Nowadays, chastity is becoming less an outmoded ideal and increasingly a practical necessity. Upon discovering she was pregnant a little over a year after testing positive for HPV, one of my most liberal (and “liberated”) friends exclaimed, “I have become that nut job who goes around shaking my finger and saying, ‘It only takes once! Keep your skirt on!’”

And now, as promised, I will move on to more practical questions such as, “What exactly is this terrifying thing that has daunted even Saints and now inspires rage in modern feminists?” Before I attempt to shed light on what chastity might be, I will tell you a few things that it is not.

Chastity is not celibacy, nor Puritanism, nor fear of sex. Rather, it is sex as it is meant to be: sex that is directed toward much more than gratifying our immediate physical desires. As anyone who has kissed both somebody they cared nothing for and somebody they loved will acknowledge, sexual acts (even kissing!) are far more pleasing when physical pleasure is not, in fact, the principal goal. Ironically, when the primary purpose of sex is to physically symbolize love that has already been given, pleasure becomes more complete. How much more must this be true when the gift of love has been given irrevocably in marriage? Sex belongs in marriage because it is the physical symbol of marriage just as a handshake is the physical symbol of greeting and laughter is the physical symbol of joy. Just as faked laughter deceives, sex outside of marriage is, in the words of author Dawn Eden, “lying with your body.” Sex is the most intimate physical gift that can be given, and if it is not given alongside the emotional and practical union of two lives that is found in marriage, it is misplaced and deceptive.

Chastity is also decidedly not maintaining technical “virginity” while engaging in oral and anal sex, as many of today’s “virginity pledgers” apparently think it is. Finally, chastity is not easy. I will be the first to admit (after St. Augustine, of course) that chastity is really, really difficult. So, if chastity is not Puritanism, not promiscuity sans traditional sex and not an easy fix, what is it?

I will answer by way of a few guidelines from which you may choose at your own discretion. Dawn Eden introduced me to my first “chastity rule,” which she had, in turn, learned from a young Jesuit. This Jesuit offered that the line between the chaste and the unchaste is the line between affection and arousal. Intend, he advised, always to display affection and never to arouse.

The next rule I encountered I found in Lauren F. Winner’s book, “Real Sex: The Naked Truth About Chastity.” A minister had once advised her that she do with her boyfriend in private only what she would be willing to do with him in a public space. She referred to a space on her campus called the rotunda. For the Hoya, I suggest Healy Lawn. This rule, of course, presents obvious problems for both the intensely private person and the exhibitionist.
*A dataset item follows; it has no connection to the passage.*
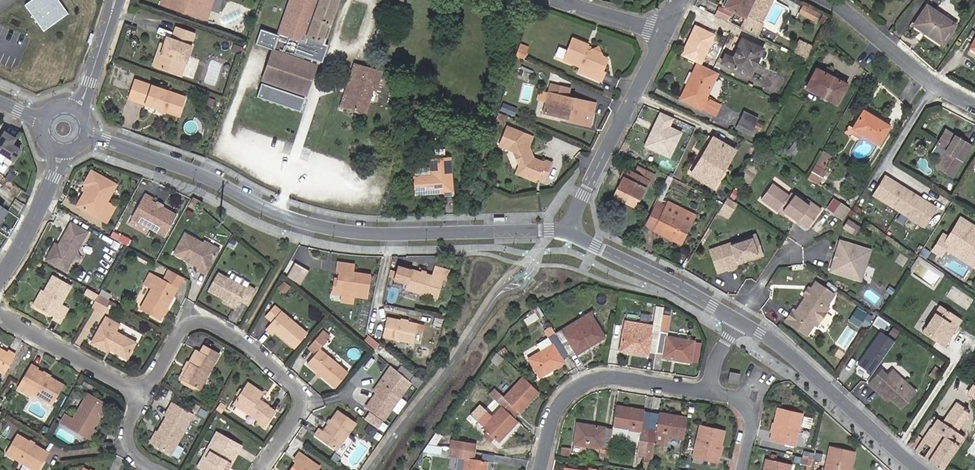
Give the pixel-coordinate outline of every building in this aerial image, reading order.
[(55,0),(33,0),(23,7),(41,33),(66,16),(55,0)] [(205,20),(212,0),(162,0),(161,4),(205,20)] [(262,78),(255,97),(300,113),(306,93),(316,64),(321,65),(327,45),(322,44),(338,0),(290,0),(277,36),(261,31),(255,44),(272,50),(262,78)] [(745,18),(746,15),(761,22),(772,0),(728,0),(724,8),(745,18)] [(805,16),(809,8),(802,4),(798,12),(805,16)] [(955,25),(926,5),(912,25),(941,45),(955,25)] [(746,15),(745,18),(740,28),(755,35),(761,22),(746,15)] [(694,24),(680,55),(701,65),(715,34),(694,24)] [(181,61),(186,63),(192,49),(188,48),(193,34),(176,28),(171,41),(166,39),(164,46),(156,67),(176,75),(181,61)] [(579,65),(586,68),(583,73),(599,80),(602,72),(600,71),(604,63),(603,58),(602,57),(601,53),(592,49),(588,51),(585,50),(587,44),(572,38),(563,58),(579,65)] [(806,57),(812,44),(798,38),(793,51),(806,57)] [(763,49),(741,39),(732,58),(725,55),(721,64),(749,77),(763,49)] [(599,44),(592,49),(601,53),(599,44)] [(156,67),(164,46),(161,45),(153,65),(156,67)] [(239,54),(241,48),(235,46),(232,52),(239,54)] [(522,60),(516,58),(514,66),(520,68),(522,60)] [(181,76),(186,63),(181,61),(176,75),(181,76)] [(364,115),(373,89),(377,91),(384,74),(354,64),(338,106),(364,115)] [(718,73),(698,64),(681,99),(715,116),(720,105),(706,98),(718,73)] [(847,85),(816,69),(806,88),(837,105),(847,85)] [(143,99),(141,104),(179,117),(186,99),(135,80),(130,95),(143,99)] [(548,89),(542,114),(560,117),(561,114),(568,116),(566,121),(589,127),(592,112),(585,110),(587,103),(566,98),(569,85),(556,82),(554,90),(548,89)] [(128,99),(141,104),(143,99),(130,95),(128,99)] [(503,102),(499,110),(513,116),(517,108),(503,102)] [(852,128),(863,134),(878,143),(889,126),(863,110),(852,128)] [(669,159),(682,132),(670,127),(673,118),(659,112),(643,147),(669,159)] [(745,112),(740,121),(752,127),(757,118),(745,112)] [(498,114),(495,122),(501,124),(503,116),(498,114)] [(740,121),(736,129),(749,135),(752,127),(740,121)] [(533,182),(535,179),(535,176),(544,179),(550,163),(543,160),(541,163),(531,159),(528,147),(532,137),(506,127),(499,146),(516,152),(518,165),(514,175),(533,182)] [(860,140),(863,134),(852,128),(849,133),(860,140)] [(0,137),(0,154),(13,163),(21,149),(13,144),(16,138),(5,130),(0,137)] [(936,167),(952,177),(971,146),(945,130),(935,145),(945,152),(936,167)] [(735,150),(713,138),(691,174),(713,187),(735,150)] [(802,146),(795,140),(787,150),(794,156),(802,146)] [(823,151),(811,172),(822,178),(826,171),(824,170),(831,156),(823,151)] [(453,195),(450,158),(429,159),(431,176),(414,177),(416,195),(434,193),(434,191),(444,190),(444,195),(453,195)] [(624,177),(614,197),(635,207),(648,181),(651,182),(654,175),(638,168),(635,175),(624,170),(621,175),(624,177)] [(116,186),(91,172),(84,184),(86,185),(88,187),(85,192),(81,200),(85,202),(81,209),(106,223),(115,207),(104,201),(108,193),(111,195),(116,186)] [(811,172),(807,180),(817,187),(822,178),(811,172)] [(935,208),(884,177),(873,195),(924,226),(935,208)] [(788,197),(771,185),(760,200),(778,212),(779,211),(797,224),(798,222),(808,229),(821,213),(810,205),(808,208),(790,195),(788,197)] [(162,210),(156,207),(151,204),(153,201),(144,196),(132,219),(164,237),(176,217),(162,210)] [(841,218),(848,207),(833,197),(826,208),(841,218)] [(196,210),(200,202),(192,198),(188,206),(196,210)] [(730,215),(737,204),(727,198),(720,209),(730,215)] [(658,202),(647,225),(653,229),(653,231),(680,244),(690,222),(679,217),(681,213),(658,202)] [(9,211),(0,205),(0,224),(9,211)] [(730,215),(720,209),(718,213),(727,219),(730,215)] [(859,227),(848,220),(843,227),(854,234),(859,227)] [(958,221),(948,237),(942,234),(939,239),(947,244),(971,258),(967,264),(974,269),(974,231),(958,221)] [(65,271),(87,234),(71,225),(57,247),(55,246),(46,260),(65,271)] [(113,232),(110,238),(118,242),(121,237),(113,232)] [(217,252),(183,234),(173,254),(185,261),(188,260),(191,261),(191,264),(199,268),(198,271),(205,275),(217,252)] [(762,255),(755,234),(720,246),(728,269),(728,270),(737,267),(736,264),(745,261),(745,259),(747,258),(749,259),(762,255)] [(939,256),(947,244),(939,239),(932,251),(939,256)] [(827,272),(858,282),(868,251),(838,241),(835,249),(839,250),(835,264),(830,263),(827,272)] [(728,269),(720,246),(710,249),(717,272),(728,269)] [(830,263),(835,264),(839,250),(835,249),(830,263)] [(338,270),(336,282),(332,281),(330,291),(364,296),(367,274),(350,271),(351,264),(335,261),(333,269),(338,270)] [(295,262),(285,278),(299,286),(308,270),(295,262)] [(865,266),(863,280),(871,282),(874,267),(865,266)] [(431,276),(410,270),(410,271),(398,267),(396,273),(395,277),(394,280),(406,284),(404,290),(435,299),(442,279),(447,281),(450,272),(433,267),(431,276)] [(176,290),(183,278),(168,270),(162,282),(176,290)] [(207,291),(236,306),(238,302),(245,306),(254,290),(247,286),(245,288),(217,273),(207,291)] [(176,290),(162,282),(150,275),(144,285),(151,288),(139,310),(159,321),(176,290)] [(45,293),(37,308),(55,318),(54,320),(61,325),(70,308),(63,304),(72,288),(54,278),(45,293)] [(805,335),(812,325),(816,319),(819,321),(823,315),(820,313),(824,307),(832,295),(814,282),(809,290),(810,291),(807,297),(804,298),(793,313),(789,310),(782,320),(805,335)] [(809,290),(805,287),(800,295),(804,298),(807,297),(810,291),(809,290)] [(87,297),(95,302),(99,295),(91,291),(87,297)] [(111,296),(102,291),(99,296),(109,301),(111,296)] [(35,307),(37,308),(45,293),(43,292),(35,307)] [(103,313),(109,301),(99,296),(99,295),(95,302),(92,307),(103,313)] [(543,315),(537,305),(529,312),(532,317),(526,322),(531,330),(541,323),(538,319),(543,315)] [(293,348),(306,332),(274,306),(265,317),(271,322),(265,329),(271,334),(273,332),(293,348)] [(957,318),(940,307),(922,334),(939,345),(957,318)] [(592,312),(562,330),(566,336),(595,319),(592,312)] [(865,317),(856,312),(849,322),(858,327),(865,317)] [(659,330),(667,332),(671,315),(663,313),(659,330)] [(91,345),(107,354),(109,351),(126,360),(135,345),(115,334),(119,326),(106,318),(91,345)] [(444,320),(436,318),(435,323),(442,326),(444,320)] [(422,328),(414,326),(387,319),(383,337),(410,344),(413,332),(421,334),(422,328)] [(566,336),(562,330),(555,334),(568,356),(574,352),(576,356),(606,338),(595,319),(566,336)] [(625,323),(624,330),(652,334),(652,331),(653,328),(625,323)] [(856,363),(871,373),(894,339),(880,329),(856,363)] [(562,360),(568,356),(552,330),(546,334),(548,339),(538,345),(542,351),(528,359),(540,378),(564,363),(562,360)] [(660,332),(652,331),(652,334),(624,330),(620,351),(648,355),(648,351),(656,353),(660,332)] [(660,332),(656,353),(663,354),(663,358),(691,362),(694,342),(666,337),(667,333),(660,332)] [(346,373),(318,349),(326,339),(319,333),(307,347),(314,354),(306,364),(333,387),(346,373)] [(198,390),(212,365),(218,352),(202,344),(199,351),(196,350),(189,363),(180,380),(198,390)] [(4,375),(16,354),(8,349),(7,352),(0,349),(0,373),(4,375)] [(180,380),(189,363),(186,361),(176,378),(180,380)] [(45,372),(39,369),(40,367),(32,363),(20,384),(34,392),(54,403),(65,384),(52,376),(45,372)] [(941,370),(936,366),(932,372),(937,375),(941,370)] [(411,385),(391,367),(379,383),(382,386),(376,394),(366,408),(384,422),(411,385)] [(911,392),(876,367),(862,387),(870,392),(873,388),(884,396),(900,407),(911,392)] [(740,374),(730,372),(728,381),(738,383),(740,374)] [(504,397),(490,384),(485,390),(502,406),(505,409),(510,403),(520,412),(540,391),(524,377),(504,397)] [(232,402),(257,419),(256,421),(264,427),(276,410),(259,398),(262,393),(246,382),(232,402)] [(382,386),(379,383),(373,392),(376,394),(382,386)] [(34,392),(20,384),(19,387),(33,395),(34,392)] [(873,388),(870,392),(881,400),(884,396),(873,388)] [(92,429),(106,404),(88,393),(73,418),(65,413),(60,421),(91,439),(96,431),(92,429)] [(510,403),(505,409),(514,418),(520,412),(510,403)] [(644,456),(649,428),(641,427),(644,410),(616,405),(612,427),(640,431),(636,455),(644,456)] [(928,432),(914,451),(940,469),(963,437),(957,433),(970,415),(964,411),(967,408),(964,407),(962,410),(955,405),(942,422),(937,419),(931,428),(934,430),(931,434),(928,432)] [(505,409),(502,406),(497,413),(482,427),(487,431),(482,436),(490,443),(495,438),(498,442),(518,421),(514,418),(505,409)] [(478,423),(482,427),(497,413),(492,408),(478,423)] [(170,409),(151,443),(170,453),(189,420),(170,409)] [(795,427),(798,413),(778,409),(771,439),(795,445),(799,428),(795,427)] [(336,450),(354,422),(336,410),(322,430),(319,427),(313,435),(336,450)] [(683,438),(687,417),(659,412),(657,429),(649,428),(644,456),(644,460),(650,461),(651,461),(655,442),(668,445),(670,436),(683,438)] [(379,430),(383,424),(376,419),(372,425),(379,430)] [(601,455),(607,457),(612,428),(577,423),(574,444),(602,449),(601,455)] [(378,432),(367,424),(363,429),(374,438),(378,432)] [(389,429),(383,424),(379,430),(385,434),(389,429)] [(701,440),(697,440),(693,457),(694,457),(693,460),(703,462),(703,459),(717,462),(724,431),(704,426),(701,440)] [(210,451),(219,434),(217,433),(203,457),(207,460),(212,452),(210,451)] [(436,433),(428,444),(440,446),(442,434),(436,433)] [(230,463),(240,446),(219,434),(210,451),(212,452),(207,460),(203,457),(197,467),(203,469),(220,469),(226,460),(230,463)] [(33,469),(39,469),(49,454),(17,436),(6,454),(33,469)] [(343,440),(337,451),(343,454),(349,444),(343,440)] [(451,448),(476,452),(477,444),(452,440),(451,448)] [(428,444),(423,451),(443,454),(444,447),(440,446),(428,444)] [(854,451),(834,446),(830,461),(827,460),(824,469),(850,469),(854,451)] [(476,452),(451,448),(449,456),(457,457),(455,469),(485,469),(486,462),(474,460),(476,452)] [(312,462),(298,452),(293,459),(295,460),(289,469),(315,469),(313,469),(309,466),(312,462)] [(230,463),(226,460),(220,469),(226,469),(230,463)] [(425,460),(421,468),(426,469),(430,463),(425,460)] [(766,460),(764,469),(785,469),(786,464),(766,460)]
A priest at St. Peter’s Catholic Church on Capitol Hill offered the next two rules to me. The first was, “Keep your clothes on,” (a rule that unfortunately lends itself to abuse by any couple with an ounce of creativity) and the second was, “Don’t touch anything on your boyfriend/girlfriend that you don’t have yourself.”

Perhaps you, reader, will find one of the aforementioned rules amenable. If so, I advise you to quit reading here, for what follows may, even at this Catholic University, shock you. I am about to advise you to have faith in the Lord. As some one who has tried each of these rules and found in every case either the rule or myself sorely lacking, I am forced to recommend a different tactic. This tactic, namely, to put oneself into God’s hands, is scary. Instead of employing a manmade rule that requires our own weak resolve to hold steady in the face of immediate and sometimes overwhelming temptation, I urge you to take a blind and wild leap and leave the matter in the hands of one far more adept than yourself.

Todd Phillips, a preacher at nearby McLean Bible Church, argued in a sermon that to ask for a clearly defined rule is very nearly the opposite of what we should be doing. To seek some line over which we should not cross is to ask how close we can get to fire without being singed. To venture nearer and nearer to sin is to dance with the Devil and in such a dance, as the saying goes, you will not lead. You should, then, run as far in the other direction as you are able, and to do so may require such extraordinary strength that it cannot be found in our own weak bodies. You may find each step away from sin, in this case sexual sin, harder to take than the last, but if you take that first great leap into the care of the Holy Spirit, you will prevail. With each step, I think, you will find that the burden on your conscience and on your heart, which may at present appear to you as nothing more than the nagging fear of an STI or an unexpected pregnancy, will lighten. As with all things, chastity can be achieved not by (human) strength, but by His Spirit (Zech. 4:6).